The FTSE 100 fell 1.1% to 7,444.76 as the pound moved 0.9% higher against the dollar at $1.325.

Brent crude oil was broadly unmoved at $58.31 per barrel. Copper and gold cheapened 0.5% to $3.17 per pound and 0.3% to $1,271 per ounce.

The mining sector and utility stocks were among the casualties, led lower by Antofagasta (ANTO) and SSE (SSE), down 4.3% to 986p and 2.7% to £13.48.

The UK economy grew by 0.4% between July and September, up from 0.3% growth in the previous quarter, according to the Office for National Statistics.

Elsewhere, Lloyds (LLOY) kicked off results in the banking sector. It reported a better than anticipated 9% jump in third quarter underlying pre-tax profit, driven by a decline in one-off costs and misconduct charges.

The shares retreated 1.5% to 66.3p as investors didn't like comment from Lloyds on increasing pressure from regulators regarding the amount of capital it needs to hold.


In the US, the markets took a turn for the worse as investors reacted to the latest results.

Restaurant chain Chipotle plummeted 14.8% on lower than anticipated sales and less store openings in 2018, which helped drive the S&P 500 0.5% lower to 2,555 on Wednesday.

Big Mac seller McDonald's was one of the biggest risers on the Dow Jones on stronger sales in its established restaurants. This sparked a 1% jump in the shares and helped limit losses for the index to 0.3% at 23,367.


Pharma giant GlaxoSmithKline (GSK) reported sales for its asthma products Seretide/Advair continued to fall in the three months to 30 September, while revenue growth in its vaccines division was flat. Investors were disappointed with the results released at midday, causing the shares to drop 5.5% to £14.29.

Electrical power generation firm Drax (DRX) agreed to sell wood pellets distributor Billington Bioenergy to Aggregated Micro Power Holdings for £2m. The stock slumped 3.9% to 275.8p.

Copper producer Antofagasta struggled on weaker than expected guidance for 2018.

Metro Bank (MTRO) dipped 0.9% to £36.09 despite strong results as the company reported a 77% increase in third quarter profit, driven by higher lending and deposit volumes.

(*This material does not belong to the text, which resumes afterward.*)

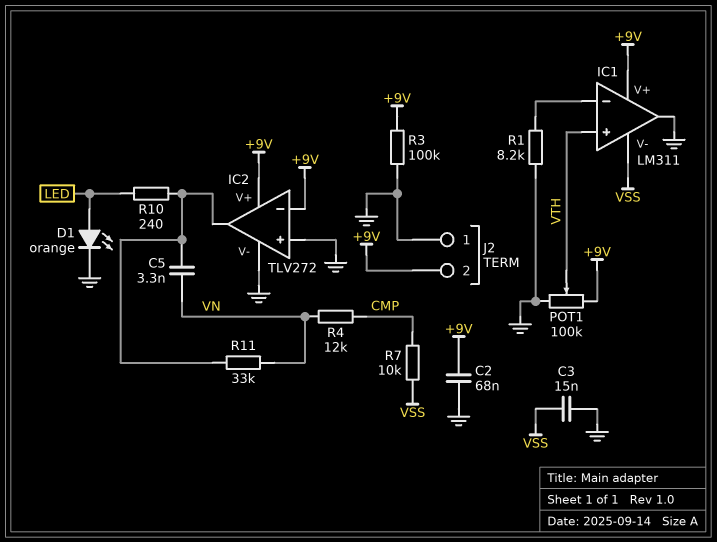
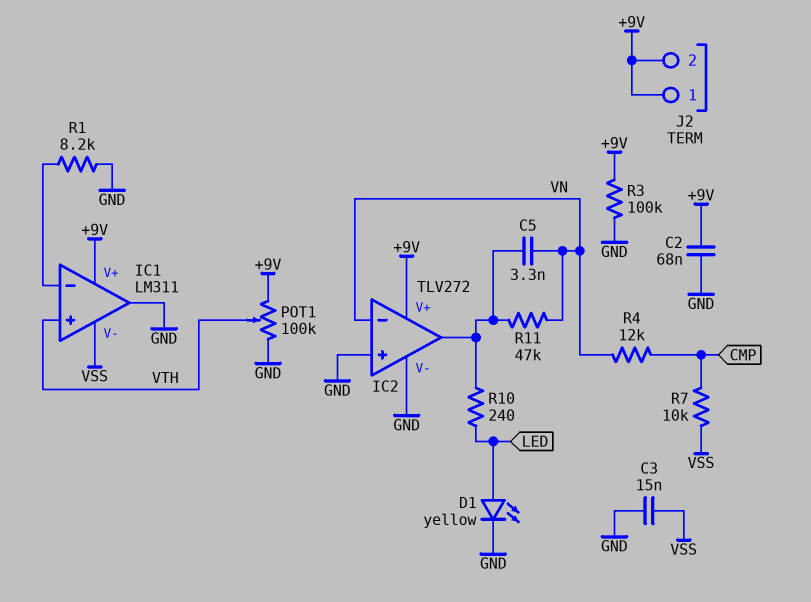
D1: LED orange (A LED, K GND) -> LED yellow (A LED, K GND)
IC2 pin in-: +9V -> VN
J2 pin 1: GND -> +9V
R11: 33k (IC2/out, VN) -> 47k (IC2/out, VN)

Retail bank Virgin Money (VM.) confirmed press speculation that it was talking to Irene Dorner to potentially appoint her as chairman. Its shares were flat at 297.4p.

Cigarette seller British American Tobacco (BATS) highlighted a currency tailwind of 5.5% on its earnings per share and said it would update analysts and investors today at a special event on its next generation products.


Motor retailer Pendragon (PDG) accelerated 5.4% to 23.4p after chief executive Trevor Finn hiked his stake by buying £445,000 and non-executive chairman Chris Chambers bought £117,249 of shares. Both took action following Monday's profit warning.

Photobooth operator Photo-Me International (PHTM) failed to click with the market despite sales rising 11.2% in the five months to 30 September. Its shares only managed to rise 2.2% to 175p perhaps because analysts didn't see any reason to upgrade their earnings forecasts.

On AIM, cyber security firm Defenx (DFX) warned it was expecting a full year loss due to a delay in a small number of high value contracts. Over two-fifths of the company's value was wiped off, leaving the share price struggling at 53p.

Elsewhere, regulatory reporting solutions provider Lombard Risk Management (LRM) also had a tough time after its pre-tax losses widened on a challenging first half. Sales in the half year to 30 September were down 16.4% to £12.7m after a temporary drop in services revenue and delays in contract signings, causing the stock to crash 31.4% to 7.3p.